Women of childbearing potential and sexually active males must be strongly advised to practice abstinence or use an accepted and effective method of contraception.
Must NOT have uncontrolled intercurrent illness including, but not limited to, serious ongoing or active infection, symptomatic congestive heart failure, unstable angina pectoris, uncontrolled cardiac arrhythmia, or psychiatric illness/social situations that would limit compliance with study requirements.
No known interstitial fibrosis or interstitial lung disease.
No prior treatment with crizotinib or another ALK inhibitor.
No ongoing cardiac dysrhythmias of grade >= 2 National Cancer Institute (NCI) Common Terminology Criteria for Adverse Events (CTCAE) version 4.0, uncontrolled atrial fibrillation (any grade), or corrected QT (QTc) interval > 470 msec.
No use of medications, herbals, or foods that are known potent cytochrome P450, subfamily 3A, polypeptide 4 (CYP3A4) inhibitors or inducers, included but not limited to those outlined.
Must be adequately recovered from surgery at the time of randomization.
The minimum time requirement between date of surgery and randomization must be at least 4 weeks (28 days).

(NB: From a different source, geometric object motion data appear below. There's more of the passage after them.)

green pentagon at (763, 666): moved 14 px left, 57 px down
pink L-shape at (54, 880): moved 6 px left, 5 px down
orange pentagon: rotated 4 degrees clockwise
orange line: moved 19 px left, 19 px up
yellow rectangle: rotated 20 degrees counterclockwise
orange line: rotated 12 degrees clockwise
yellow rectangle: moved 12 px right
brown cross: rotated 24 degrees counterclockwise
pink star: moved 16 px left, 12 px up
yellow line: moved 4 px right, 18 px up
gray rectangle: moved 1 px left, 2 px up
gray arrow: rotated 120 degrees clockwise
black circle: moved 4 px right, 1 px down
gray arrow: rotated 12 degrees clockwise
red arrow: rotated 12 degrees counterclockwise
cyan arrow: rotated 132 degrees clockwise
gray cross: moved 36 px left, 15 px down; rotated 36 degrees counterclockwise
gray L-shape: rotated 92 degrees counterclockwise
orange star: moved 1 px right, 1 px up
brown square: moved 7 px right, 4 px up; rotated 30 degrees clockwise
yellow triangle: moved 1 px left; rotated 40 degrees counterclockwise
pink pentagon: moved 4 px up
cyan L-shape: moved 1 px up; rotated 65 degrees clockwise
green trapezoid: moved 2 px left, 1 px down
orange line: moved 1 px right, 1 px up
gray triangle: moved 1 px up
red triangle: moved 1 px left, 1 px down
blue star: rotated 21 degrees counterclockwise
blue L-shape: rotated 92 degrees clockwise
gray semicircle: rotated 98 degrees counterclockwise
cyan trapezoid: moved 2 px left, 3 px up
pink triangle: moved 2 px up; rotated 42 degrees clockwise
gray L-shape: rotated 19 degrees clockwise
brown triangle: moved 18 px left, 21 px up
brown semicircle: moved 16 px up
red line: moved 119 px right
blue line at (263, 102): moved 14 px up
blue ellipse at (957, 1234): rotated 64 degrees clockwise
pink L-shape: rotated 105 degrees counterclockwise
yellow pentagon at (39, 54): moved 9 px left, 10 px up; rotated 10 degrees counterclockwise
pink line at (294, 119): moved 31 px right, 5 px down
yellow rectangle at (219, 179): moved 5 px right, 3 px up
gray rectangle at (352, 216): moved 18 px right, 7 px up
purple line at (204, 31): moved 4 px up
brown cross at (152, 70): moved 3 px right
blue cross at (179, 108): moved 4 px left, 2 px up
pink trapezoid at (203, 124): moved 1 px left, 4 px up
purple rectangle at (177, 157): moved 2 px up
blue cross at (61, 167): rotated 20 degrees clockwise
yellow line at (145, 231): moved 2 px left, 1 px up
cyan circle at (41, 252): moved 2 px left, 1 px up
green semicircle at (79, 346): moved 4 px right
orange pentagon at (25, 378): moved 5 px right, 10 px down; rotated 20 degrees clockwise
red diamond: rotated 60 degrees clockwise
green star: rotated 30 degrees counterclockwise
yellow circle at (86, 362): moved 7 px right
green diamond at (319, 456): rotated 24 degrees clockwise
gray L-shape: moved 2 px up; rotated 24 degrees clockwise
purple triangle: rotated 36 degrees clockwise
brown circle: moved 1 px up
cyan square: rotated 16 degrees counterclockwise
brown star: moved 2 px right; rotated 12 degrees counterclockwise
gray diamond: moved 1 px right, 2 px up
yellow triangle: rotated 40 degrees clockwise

The maximum time requirement between surgery and randomization must be: 3 months (90 days) if no adjuvant chemotherapy was administered; 6 months (180 days) if adjuvant chemotherapy was administered; 8 months (240 days) if adjuvant chemotherapy and radiation therapy were administered.
Must have completed any prior chemotherapy or radiation therapy 2 or more weeks (6 or more weeks for mitomycin and nitrosoureas) prior to randomization and be adequately recovered at the time of randomization NOTE: Patients taking low dose methotrexate for non-malignant conditions and other cytotoxic agents for non-malignant conditions are allowed to continue treatment while on study.
Adequate organ and bone marrow function.
Prior to randomization patients with any non-hematologic toxicity from surgery, chemotherapy, or radiation must have recovered to grade ≤ 1 with the exception of alopecia and the criteria outlined.